(Stored records)
Content starts

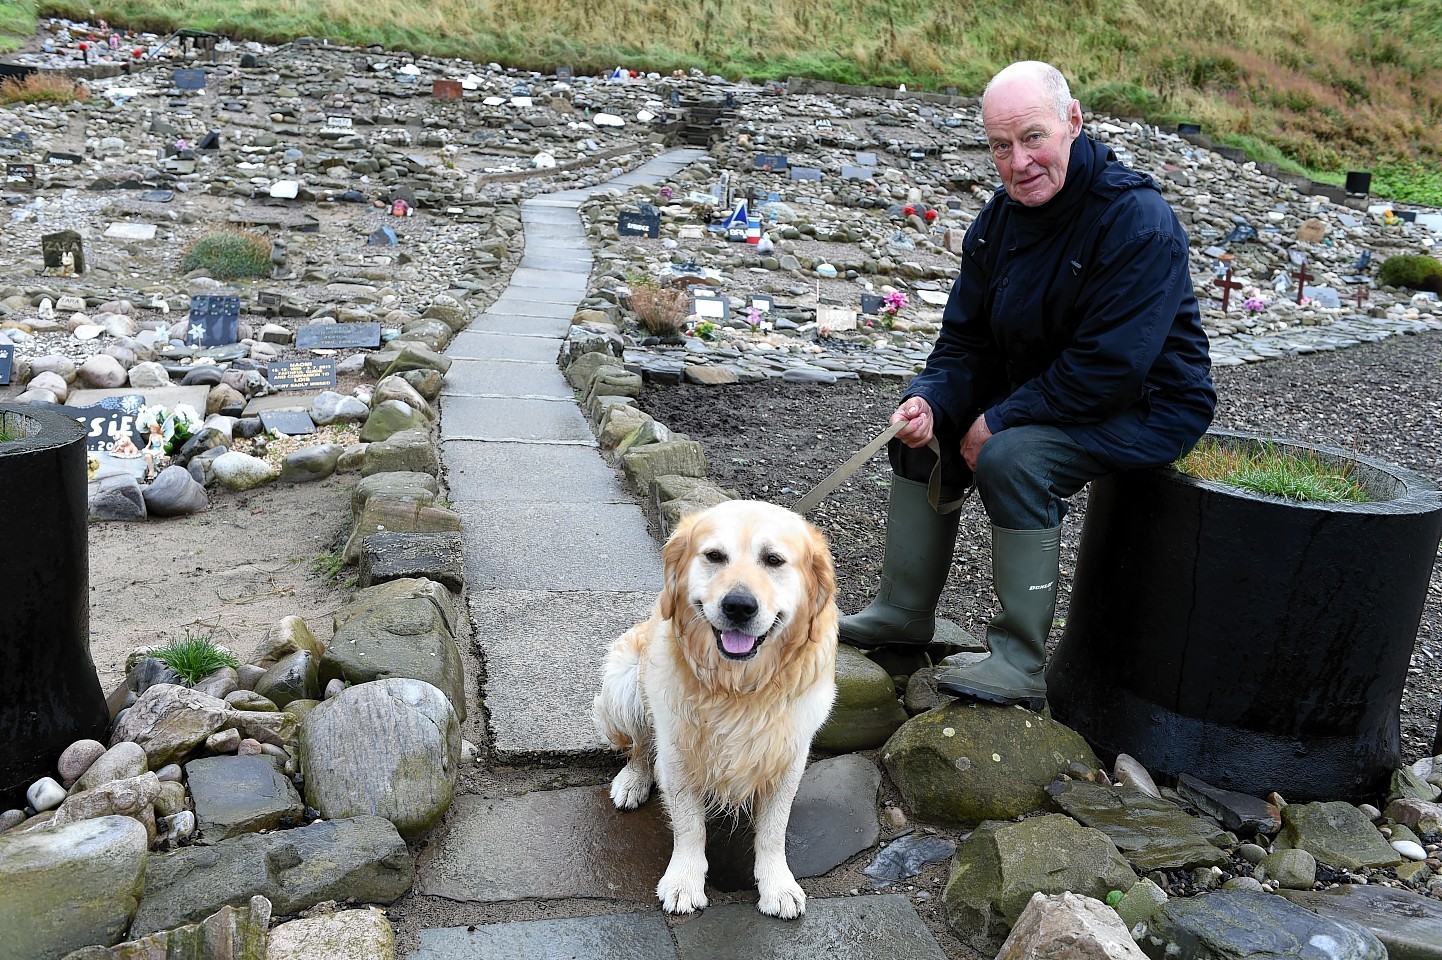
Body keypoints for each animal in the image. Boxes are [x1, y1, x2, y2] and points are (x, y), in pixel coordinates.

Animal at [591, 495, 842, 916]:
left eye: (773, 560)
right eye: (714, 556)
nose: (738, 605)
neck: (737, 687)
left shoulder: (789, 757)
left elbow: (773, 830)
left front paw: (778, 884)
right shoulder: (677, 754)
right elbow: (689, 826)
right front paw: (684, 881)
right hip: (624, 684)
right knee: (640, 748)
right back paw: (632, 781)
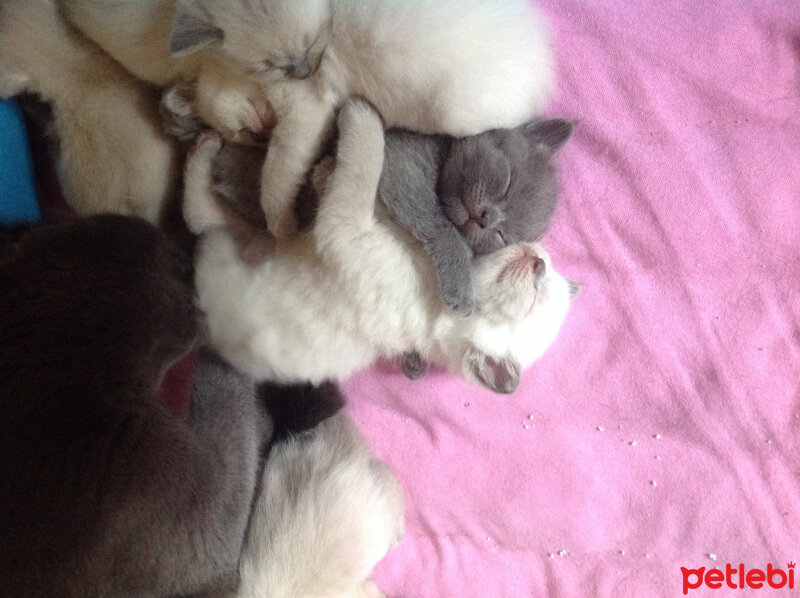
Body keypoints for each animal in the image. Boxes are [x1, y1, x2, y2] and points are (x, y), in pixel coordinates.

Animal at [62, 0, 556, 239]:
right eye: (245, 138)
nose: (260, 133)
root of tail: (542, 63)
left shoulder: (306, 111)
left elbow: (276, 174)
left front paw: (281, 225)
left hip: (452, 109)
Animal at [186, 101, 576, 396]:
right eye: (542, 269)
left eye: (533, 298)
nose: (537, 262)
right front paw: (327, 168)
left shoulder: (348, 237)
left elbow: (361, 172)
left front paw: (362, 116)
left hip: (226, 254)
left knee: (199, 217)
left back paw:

Content ends

The required output is the line holding "right front paw: (327, 168)" plus every line after it in the data, reproduced exactly.

right front paw: (327, 168)
left shoulder: (348, 237)
left elbow: (361, 172)
left front paw: (362, 116)
left hip: (226, 254)
left knee: (199, 217)
left back paw:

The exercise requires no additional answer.